Ich versuche immer wieder, ihr für diese Schwäche zu verzeihen. Das klappt mal gut, mal schlechter. Es hält sich die Waage. Anders geht es nicht. Vielleicht liegt es daran, dass meine Mutter mich heute noch abwertet, was krankheitsbedingt ist. Sie interessiert sich nicht für mich (hat sie auch noch nie), labert mich am Telefon höchstens mit ihren ganzen Krankheiten voll und jammert und heult. Will also Liebe und Aufmerksamkeit von mir. Das sind so Momente, wo mir der Kragen platzen könnte und ich froh bin, dass ich einigermaßen Selbstbehrrschung habe.

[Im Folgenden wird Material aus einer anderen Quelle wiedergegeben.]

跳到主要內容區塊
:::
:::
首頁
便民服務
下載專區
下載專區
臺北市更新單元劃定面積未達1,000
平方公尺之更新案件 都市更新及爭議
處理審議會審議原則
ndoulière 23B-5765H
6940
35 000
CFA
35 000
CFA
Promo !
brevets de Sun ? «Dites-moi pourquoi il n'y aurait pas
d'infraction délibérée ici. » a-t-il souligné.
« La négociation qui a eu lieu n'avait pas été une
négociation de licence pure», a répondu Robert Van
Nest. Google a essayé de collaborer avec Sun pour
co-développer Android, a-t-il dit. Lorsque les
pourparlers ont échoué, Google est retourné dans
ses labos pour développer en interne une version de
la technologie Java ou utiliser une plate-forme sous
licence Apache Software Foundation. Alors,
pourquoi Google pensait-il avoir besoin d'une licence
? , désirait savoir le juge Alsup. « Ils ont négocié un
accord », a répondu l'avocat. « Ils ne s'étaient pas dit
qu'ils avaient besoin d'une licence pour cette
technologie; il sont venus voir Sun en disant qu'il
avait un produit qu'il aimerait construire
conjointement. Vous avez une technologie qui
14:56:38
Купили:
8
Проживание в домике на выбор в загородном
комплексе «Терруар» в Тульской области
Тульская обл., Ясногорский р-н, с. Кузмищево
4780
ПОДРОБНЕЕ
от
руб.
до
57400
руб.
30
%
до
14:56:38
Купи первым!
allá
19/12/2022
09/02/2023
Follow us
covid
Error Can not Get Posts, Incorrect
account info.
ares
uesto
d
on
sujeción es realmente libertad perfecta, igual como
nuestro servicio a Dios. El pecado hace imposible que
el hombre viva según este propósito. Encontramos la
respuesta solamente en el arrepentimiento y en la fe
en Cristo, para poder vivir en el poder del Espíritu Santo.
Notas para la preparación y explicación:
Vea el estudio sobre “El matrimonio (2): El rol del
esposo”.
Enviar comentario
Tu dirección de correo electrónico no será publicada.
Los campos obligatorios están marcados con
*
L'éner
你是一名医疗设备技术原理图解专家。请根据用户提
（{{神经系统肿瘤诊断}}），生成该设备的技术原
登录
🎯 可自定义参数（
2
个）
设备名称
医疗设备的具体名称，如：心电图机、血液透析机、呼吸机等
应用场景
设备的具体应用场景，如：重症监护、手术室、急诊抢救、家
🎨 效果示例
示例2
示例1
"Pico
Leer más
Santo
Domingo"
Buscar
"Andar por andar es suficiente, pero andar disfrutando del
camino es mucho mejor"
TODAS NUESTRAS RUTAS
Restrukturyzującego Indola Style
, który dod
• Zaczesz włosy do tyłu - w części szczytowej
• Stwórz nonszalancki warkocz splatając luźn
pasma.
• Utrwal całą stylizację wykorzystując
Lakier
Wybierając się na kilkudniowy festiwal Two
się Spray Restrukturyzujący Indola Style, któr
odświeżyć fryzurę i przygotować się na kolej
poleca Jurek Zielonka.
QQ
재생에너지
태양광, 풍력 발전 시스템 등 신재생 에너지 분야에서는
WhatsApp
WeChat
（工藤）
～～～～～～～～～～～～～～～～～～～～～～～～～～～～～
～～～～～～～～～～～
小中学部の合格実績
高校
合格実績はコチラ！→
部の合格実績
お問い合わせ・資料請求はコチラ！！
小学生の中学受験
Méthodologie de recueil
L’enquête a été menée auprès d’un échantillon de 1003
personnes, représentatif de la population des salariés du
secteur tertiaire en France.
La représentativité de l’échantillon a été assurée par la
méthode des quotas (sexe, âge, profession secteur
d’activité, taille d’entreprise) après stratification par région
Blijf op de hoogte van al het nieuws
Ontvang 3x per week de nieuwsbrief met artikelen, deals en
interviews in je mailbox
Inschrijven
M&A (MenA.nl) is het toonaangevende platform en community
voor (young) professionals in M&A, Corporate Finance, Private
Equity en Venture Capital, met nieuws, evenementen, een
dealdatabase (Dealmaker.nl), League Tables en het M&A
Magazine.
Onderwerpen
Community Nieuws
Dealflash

Eine andere Möglichkeit, warum sich die Gefühle Hass-Liebe immer wieder abwechseln bei mir, wenn es um Mama geht, könnte sein, weil ich nie dazu komme, über die ganze Kacke zu reden. Ich würde ihr gerne mal sagen, wie ich mich eigentlich gefühlt habe, und dass die ganze Welt sich eben nicht nur um sie kreist. Oftmals habe ich das auch versucht, aber es geht nicht, verständlicherweise, wegen ihrer Krankheiten. Sie rennt heulend weg und schließt sich ein und ich darf wieder darauf hocken bleiben.

Man trägt auf ewig sein Kreuz allein in so einer Situation, vielleicht ist es auch gut, manchmal Wut zu spüren. Man will sich die Sache ja nicht schön reden. Ich z.B. nutze die Wut als Quelle für kreative Auseinandersetzung mit dem Thema. Hilfe von außen gibt's ja kaum. Der einzige, der Verständnis für mich hat, ist mein Mann, alle anderen können sich da nicht reindenken. Ich höre häufig, man könne doch nicht so eine Einstellung zu seiner Mutter haben, müsse sie doch "noch mehr liebhaben", wenn sie solche Probleme hat usw.

Ich gehe den Mittelweg und akzeptiere, dass Gedanken an meine Mutter eben immer auch mit Wut und Verletzung verbunden sind. Ich äußere diese Wut bei ihr aber nicht und versuche – bestmöglichst – die guten Seiten zu sehen, so dass die Waage wenigstens annäherungsweise (aber keineswegs gänzlich!) im Einklang ist.